Go through all of the data, switch "Русия" to "Руската федерация", and give back every line otherwise unchanged, without the pictures.
___
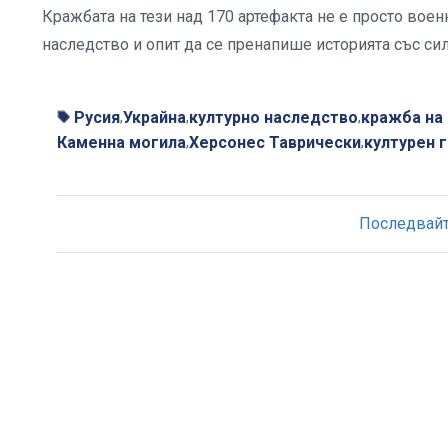
Кражбата на тези над 170 артефакта не е просто воен
наследство и опит да се пренапише историята със сил
Русия
Украйна
културно наследство
кражба на
,
,
,
Каменна могила
Херсонес Таврически
културен 
,
,
Последвайте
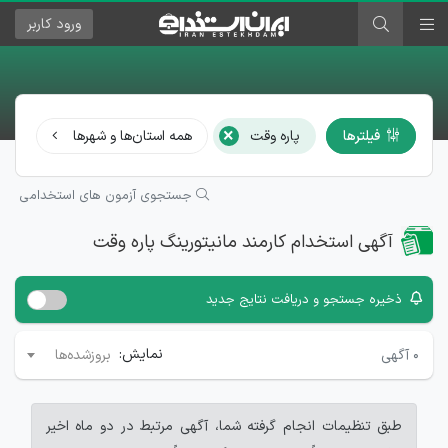
ورود
کاربر
×
فیلترها
پاره وقت
همه استان‌ها و شهرها
کار
جستجوی آزمون های استخدامی
آگهی استخدام کارمند مانیتورینگ پاره وقت
ذخیره جستجو و دریافت نتایج جدید
نمایش:
۰
آگهی
بروزشده‌ها
طبق تنظیمات انجام گرفته شما، آگهی مرتبط در دو ماه اخیر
___
Solution >>
Кражбата на тези над 170 артефакта не е просто воен
наследство и опит да се пренапише историята със сил
Руската федерация
Украйна
културно наследство
кражба на
,
,
,
Каменна могила
Херсонес Таврически
културен 
,
,
Последвайте
ورود
کاربر
×
فیلترها
پاره وقت
همه استان‌ها و شهرها
کار
جستجوی آزمون های استخدامی
آگهی استخدام کارمند مانیتورینگ پاره وقت
ذخیره جستجو و دریافت نتایج جدید
نمایش:
۰
آگهی
بروزشده‌ها
طبق تنظیمات انجام گرفته شما، آگهی مرتبط در دو ماه اخیر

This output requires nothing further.